Time Travel with Eleanor Rigby

It's quiet in my house and my coffee is black.  Water is spreading the colors across the surface of a canvas, free from everything except the laws of gravity.  Free to blend and spill over the edge in tiny waterfalls of blue and honeycomb.  An Eleanor Rigby cover comes on my station.  It's so good.  

I am instantly transported to an old college classroom where glass doors are fogged from the clash of AC and humidity.  Sidewalks are lined with Florida stinkbugs.  We thought the world would be amazing, that everything could be as easy as following the illuminated path to the glory of our futures.  Back then we only saw black and white.  We couldn't understand that everything was a complicated and beautiful shade of grey.  

Eleanor Rigby picks up the rice
In the church where a wedding has been
Lives in a dream
Waits at the window, wearing the face
That she keeps in a jar by the door
Who is it for


All the lonely people
Where do they all come from?
All the lonely people
Where do they all belong?


He handed us each a copy of the lyrics to Eleanor Rigby, by the Beatles. We were so perplexed and blissfully young. We barely understood that it was poetry.  He asked us to study each line and look for the truth.  We had no idea that we were the luckiest English majors on the planet.  He dared us to consider that Eleanor Rigby was a work of art.


Father McKenzie, writing the words
Of a sermon that no one will hear
No one comes near
Look at him working, darning his socks
In the night when there's nobody there
What does he care
All the lonely people
Where do they all come from?
All the lonely people
Where do they all belong?
Ah look at all the lonely people
Ah, look


At the time, I thought it might be impossible to extract hope from these lines of depressing of verse.   Today I hear it in every last syllable.  

My parents came from complicated homes.  They carried a deep brokenness into marriage and parenthood.  The church culture taught to forget themselves and be holy.  So they kept their mouths shut as the festering wounds of depression and insecurity screamed out in pain.  Instead of being a safe haven for the weary and wounded, failure and brokenness were shameful.  They passed out masks and collectively decided they were the truth. The answer was more activities and to shout louder declarations.  

We watched many fragile kingdoms implode, crumbling into dust at our feet and we craved honesty and authenticity. In the ruins, we wondered if knowing ourselves was the brave act of reaching for God.  Could the complex minds God gave us be the very tool we needed to navigate our humanity? Would it be possible that by understanding our motivations and decoding our pain, God would begin to repair our wounds?  Why were problems only addressed when it was too late? How else could we go forward in this troubled world?

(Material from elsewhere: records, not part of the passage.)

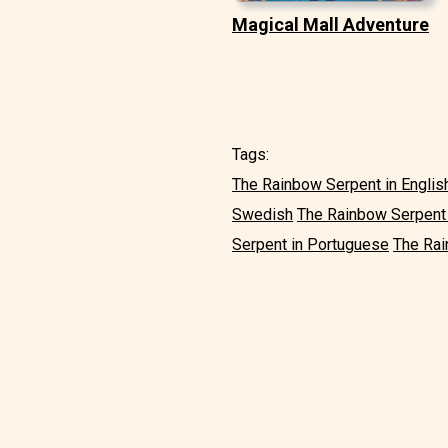
Magical Mall Adventure
Tags:
The Rainbow Serpent in Englis
Swedish
The Rainbow Serpent i
Serpent in Portuguese
The Rai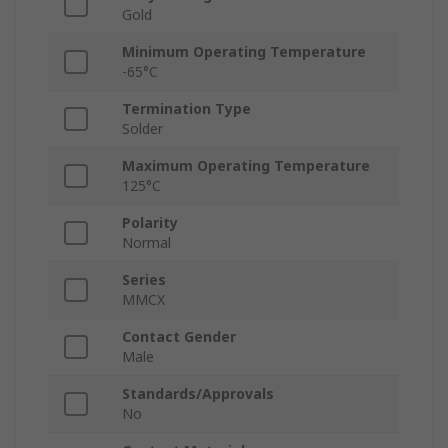
Gold
Minimum Operating Temperature
-65°C
Termination Type
Solder
Maximum Operating Temperature
125°C
Polarity
Normal
Series
MMCX
Contact Gender
Male
Standards/Approvals
No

We decided to burn the masks.  Shame would not be our suffocating end.  Sadness and doubt could exist in profound faith.  Perfection was a lie. We asked God if he was big enough to handle our questions and he said,  "Yes, little ones, look at stars. You are small and precious to me.  I have planted a tiny piece of that light in you. Do you see it too?"

I read stories with my kids, dramatic tales about characters who are lost and alone.  Proud China rabbits who travel the world to discover love only at the cost of heartbreak.  Brave mice fighting for honor.  In these books, our characters find friends in unusual places and learn to look past the surface and see the brokenness.  They recognize the ache in the melancholy, a beautiful sadness.   We don't deny the existence of darkness. Instead, we prepare and learn how to look for the light.

Listening to Eleanor Rigby in a quiet house, I remembered a professor who placed song lyrics on our desks and invited us to consider the pain of the world once a day. He saw our rose-colored goggles and asked us to set them aside.  Our eyes adjusted.  We watched terrible things happen and in time found that we were always enfolded in grace.  

Eleanor Rigby, how she continues to hope, after all this time.
Father McKenzie, how he loves, even when he receives nothing back.
And all those lonely people, everywhere.  

Is this not the gospel?

We are beautiful, because we know brokenness, like stained glass windows, made up of many colors and jagged shapes smashed into pieces, so radiant in the light.